Generally, failure to test patients with apparent treatment-resistant hypertension for primary aldosteronism may reflect a lack of familiarity with this common and treatable condition or a broader propensity for treatment inertia in this patient population. We found no relationship between center or provider volume of patients with apparent treatment-resistant hypertension and likelihood of testing for primary aldosteronism. Nonetheless, we did see substantial variation in testing practices across centers and providers. We observed higher rates of testing among patients seen by endocrinologists and nephrologists (who typically perform confirmatory testing for and oversee management of primary aldosteronism) compared with those seen by primary care providers or cardiologists. We also saw higher rates of evidence-based MRA treatment and better BP control over time among those who had testing, despite higher baseline BPs. These findings support the hypothesis that testing coincides with familiarity with primary aldosteronism and complex hypertension management. Further investigation is needed into barriers to testing for primary aldosteronism and ways to better implement best practices and guidelines among providers and medical centers that care for patients with treatment-resistant hypertension.
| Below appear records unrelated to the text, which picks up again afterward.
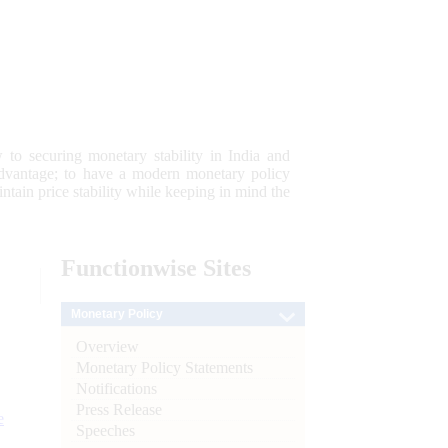
 to securing monetary stability in India and
 advantage; to have a modern monetary policy
tain price stability while keeping in mind the
Functionwise
Sites
Monetary Policy
Overview
Monetary Policy Statements
Notifications
Press Release
e
Speeches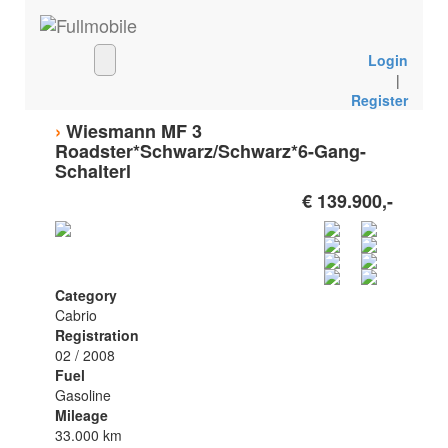
Login
|
Register
›
Wiesmann MF 3
Roadster*Schwarz/Schwarz*6-Gang-
Schalterl
€ 139.900,-
Category
Cabrio
Registration
02 / 2008
Fuel
Gasoline
Mileage
33.000 km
Testing for primary aldosteronism in patients with apparent treatment-resistant hypertension is cost-effective and may substantially improve long-term outcomes. In patients with positive results who undergo adrenalectomy for an aldosterone-secreting adenoma, compared with usual care, adrenalectomy is associated with lower risk for all-cause mortality (HR, 0.23 [CI, 0.13 to 0.26]), atrial fibrillation (HR, 0.55 [CI, 0.32 to 0.93]), and chronic kidney disease (difference in cumulative incidence, 6.5 [CI, 2.7 to 10.4]) and an improvement in quality-adjusted life-years. In addition to detecting primary aldosteronism, testing can identify patients with suppressed renin and normal aldosterone levels who may particularly benefit from treatment with an MRA or another potassium-sparing diuretic. Testing can also help to identify apparent mineralocorticoid excess syndrome and Liddle syndrome (in which patients tend to have low renin and aldosterone levels).”